Gospel Scholar Index (GSI) make it easier to discover, explore, and download the many kinds of resources specifically related to the Restoration movement. It is an index that brings together the resources scattered across the internet into one cohesive listing of those documents most used by scholars, gospel doctrine teachers, and individual researchers.
Features
- Comprehensive, focused collection — GSI indexes those resources most relevant to scholarly research both online and only available offline. It does not attempt to index the multitude of Come, Follow Me podcasts and other general-interest resources.
- Multi-format citations — Each index citation can include links to multiple online formats: text, PDF, images, videos, audio, meta data about the document, and bookstores that sell physical copies.
- Focused search — GSI includes both basic and advanced search functions that find the most relevant resources, regardless of where they are located, replacing the often ineffective or overly complex search engines found on individual websites.
- Catalogs existing online collections — GSI is not an archive of documents, competing with other websites. Rather, it indexes the existing website collections of relevant documents, wherever they are on the internet
- Content searches of copyrighted materials — A searchable “shadow archive” of copyrighted books and other resources allows people to perform content searches without violating copyrights.

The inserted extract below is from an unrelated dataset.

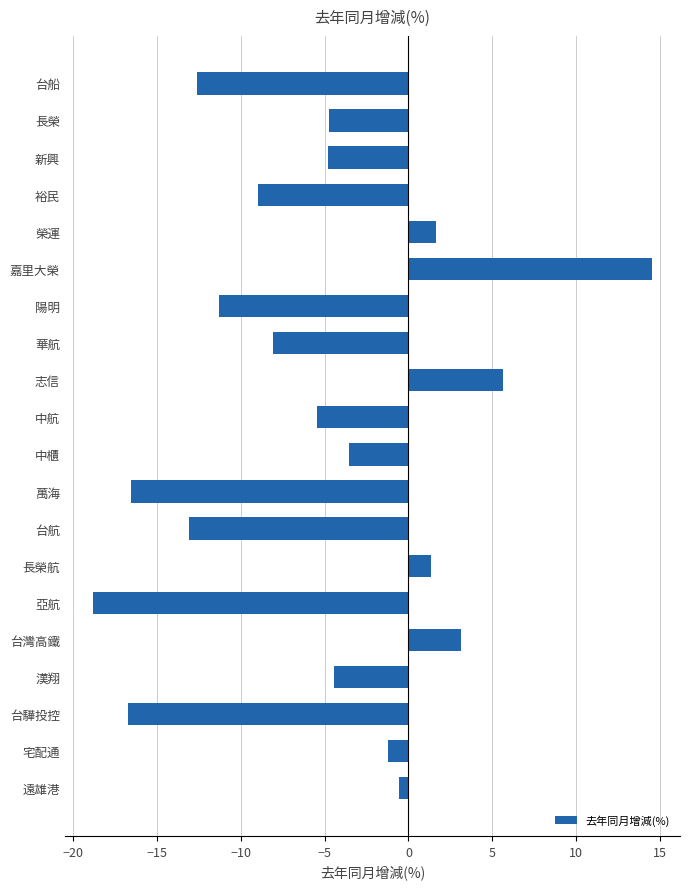

What is the difference between the maximum and minimum values?

33.3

The precursor of Gospel Scholar Index began at The Interpreter Foundation with a PDF bibliography of books and articles by and about Hugh Nibley. At the same time, the Maxwell Institute moved all of its FARMS materials to BYU’s Scholar’s Archive, leading to consternation about the loss of this online resource. Building on these foundations, an online, searchable bibliography with links to resources, wherever they were on the Internet, became part of the Interpreter Foundation website. When the Interpreter website was rebuilt in 2025, it was decided to not include the bibliographies. While the initial development of the software and database were funded by The Interpreter Foundation, Gospel Scholar Index is not owned, controlled by, or officially affiliated with the Foundation.